悩む二人に代わり、答えたのはカラカルだった。

 

「探してるフレンズがいるんでしょ?フレンズが住んでる場所を巡ればいいじゃないの。他のフレンズが居場所を知ってるかもしれないんだし」

「あっ!」

 

 考えていなかった部分を指摘されて、二人そろって声を上げるかばんとサーバル。やれやれと首を振るカラカル。

 

「手のかかる妹分が増えた感じだわ」

「私カラカルの妹分でもなんでもないよ!?」

「あはは……―――それじゃ、ラッキーさん。一番近い場所の、フレンズさんのナワバリまで」

『ワカッタヨ。ジャア―――』

 

 

 

 

『「「しゅっぱーーーーつ!!!」」』

 

 

 

 

ゆっくりと速度を上げ走り始めるジャパリバス。その後ろ姿を、空から眺める黒い影。

 

「―――オモシロいコ、いっちゃっタ……。もうすこし、ミていたいナ」

 

 

―――朝日も照り返さない真っ黒い影は、小さく呟いてバスの後を追いかけ始めた。




******** 一方そのころ  *******

「うぅ……じゃぱりまんがぁ……」
「アライさーん?わたし、水に付けたらだめなやつって言ったよー?」
「わかってるのだぁ……フェネックのせいじゃないのだ……うぅ」


アライグマの習性に勝てず、洗っても大丈夫ではないじゃぱりまんを川で洗ってしまったアライさんは、どろどろのグズグズになってしまったじゃぱりまんの残骸を前に、しくしくと涙を流していた――――。
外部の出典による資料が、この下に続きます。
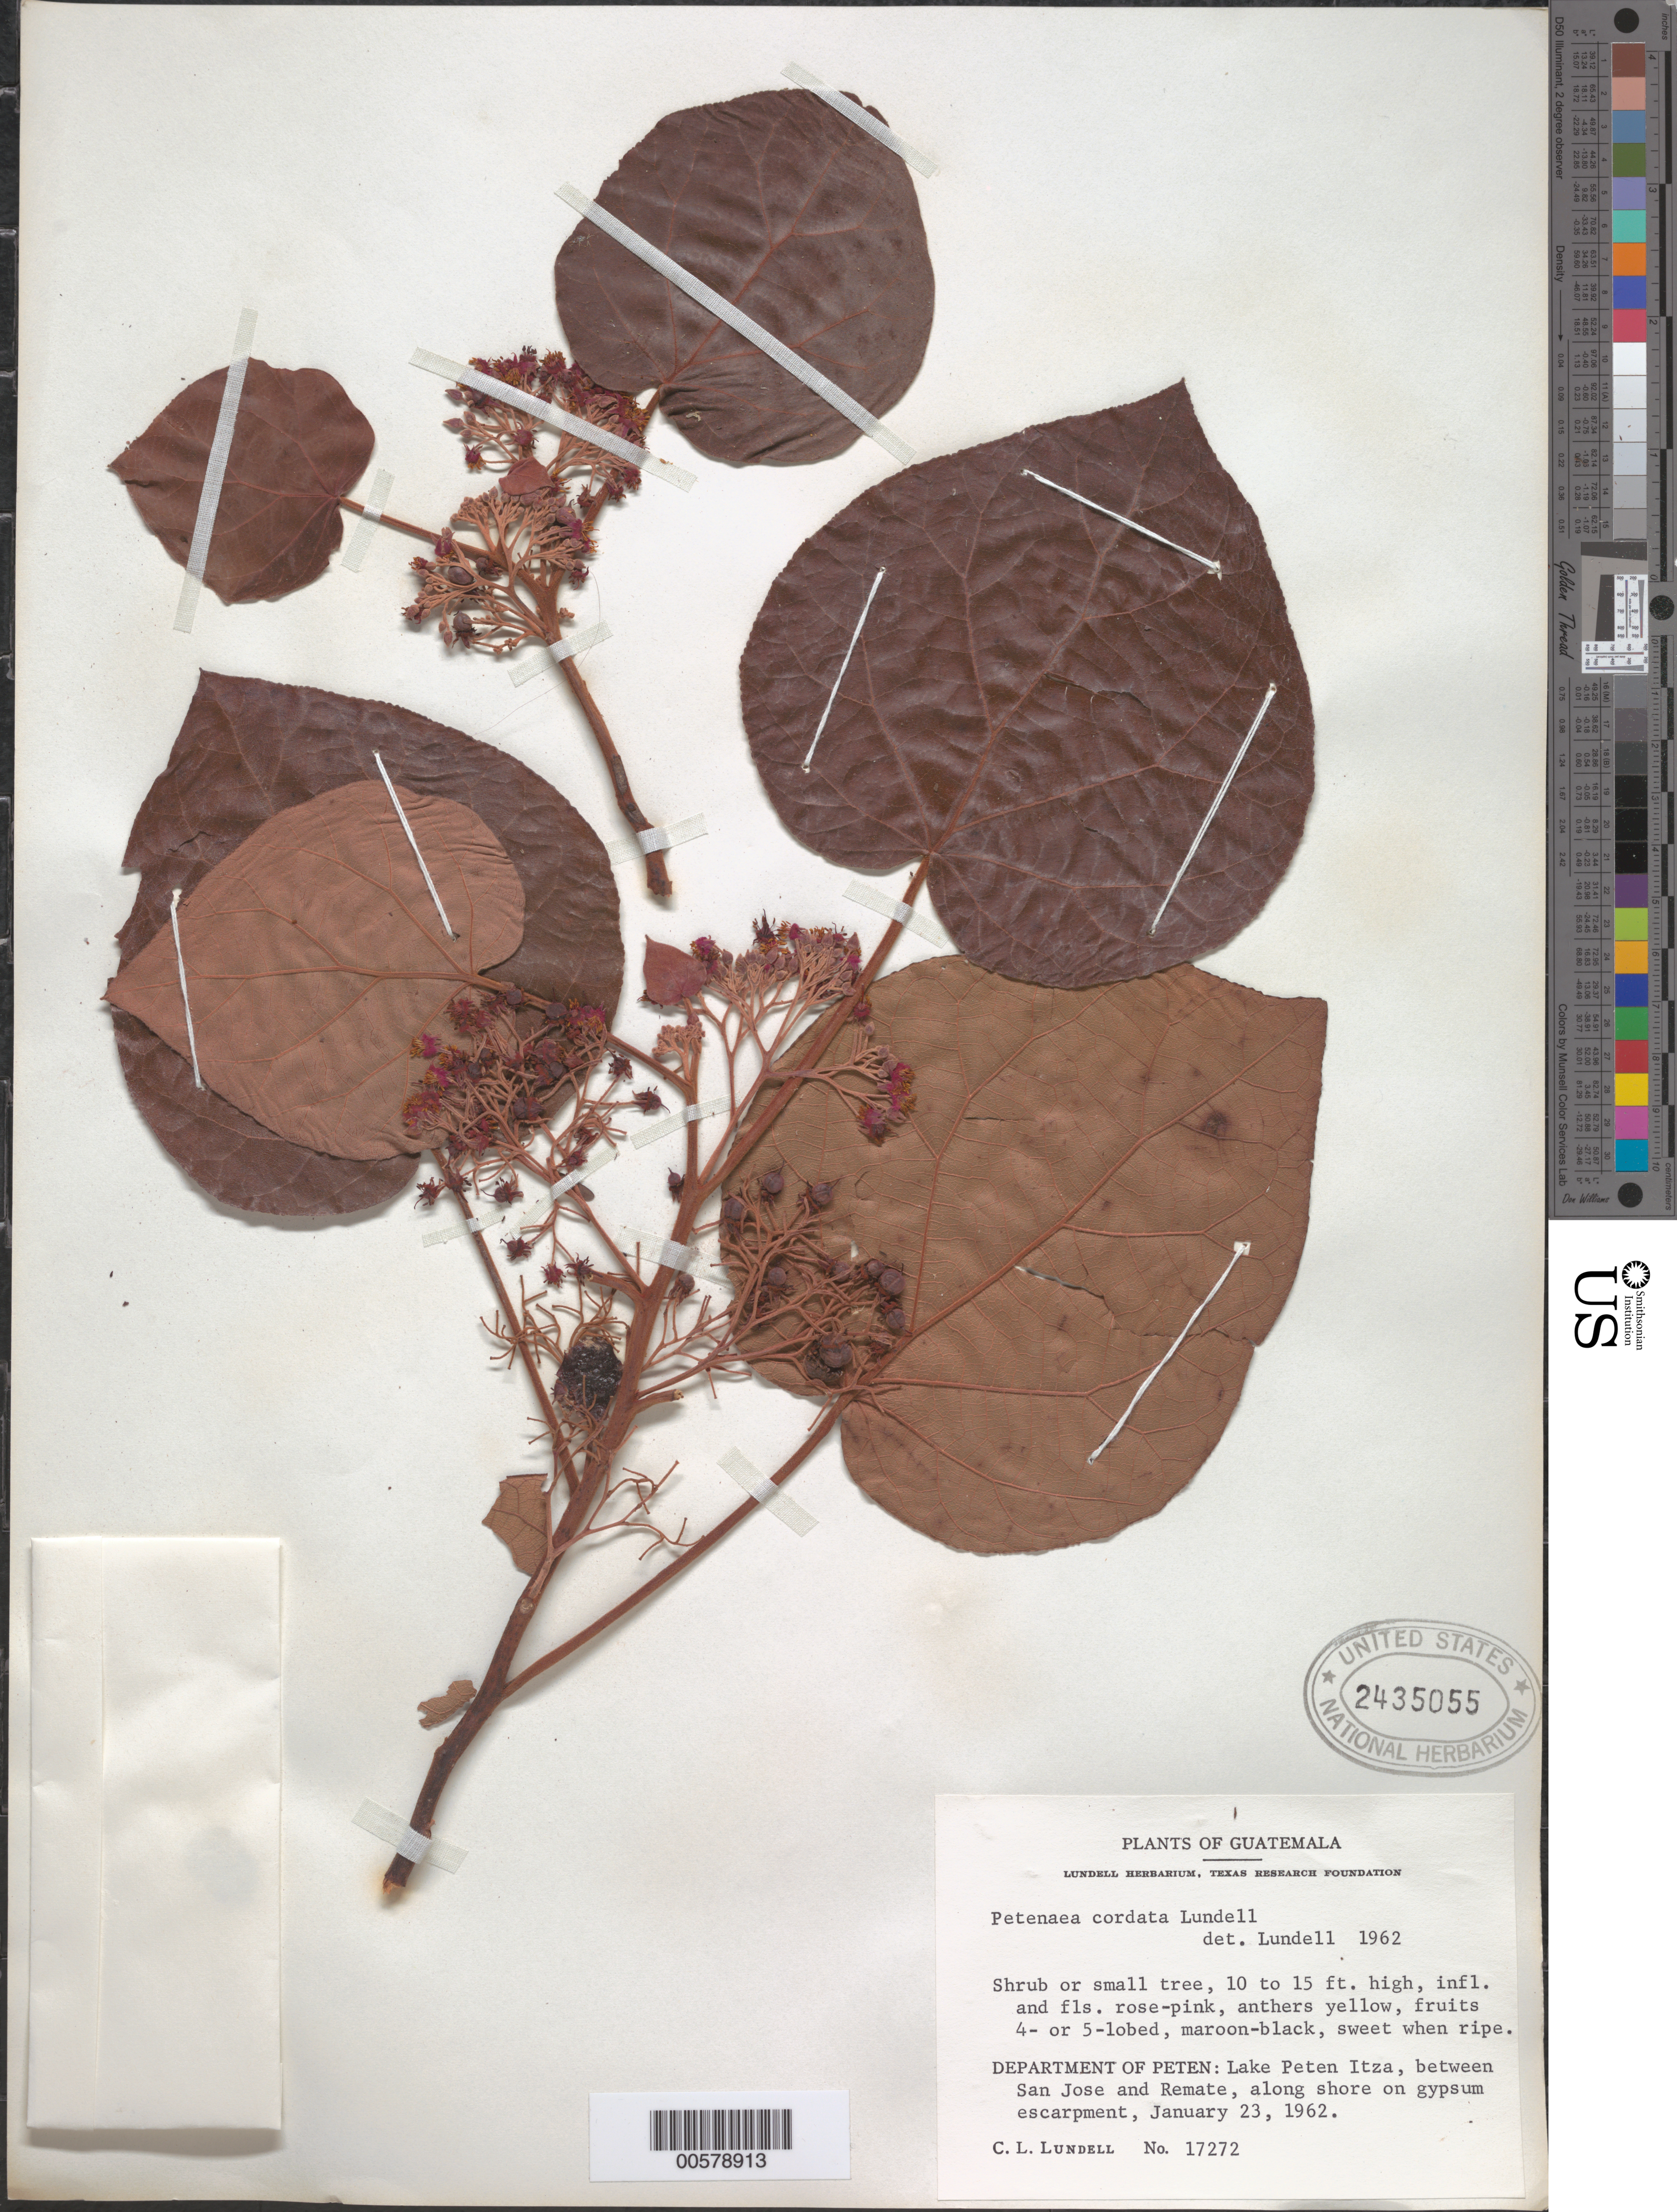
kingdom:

「ほらほら、いつまでも泣いてちゃダメだってばー。わたしのじゃぱりまんあげるから、かばんさんをさがさないとー」
「うぅ……そうなのだ……さがさないといけないのだぁ……」

よろよろと立ち上がるアライさん。その鼻が―――

「―――おいしそうなにおいがするのだ……」

ピクリと鼻が動き、すんすんと空中の匂いのもとをたどっていく―――。

「あっちなのだ!!!」

勢いよく駆け出していくアライさんを、とりあえず追いかけたフェネック。
その先に――――以前かばんさんが見ていた“ほん”に書かれていた“もじ”のような図形が描かれた、バスのようなものがあり、そこに、じゃぱりまんのような変なものがたくさん並べてあった。

「ようこそー。パンのろばや へー」
「こんにちわなのだ!アライさんはアライグマのアライさんなのだ!
「そうなんですかー。わたしはロバです。よろしくおねがいしますねー」

ニコニコとアライさんと話をするフレンズを前に、よくわからないが、アライさんがまたよくわからない幸運で良いフレンズとの出会いを果たしたのだと思い、とりあえず合流することにしたフェネックだった……。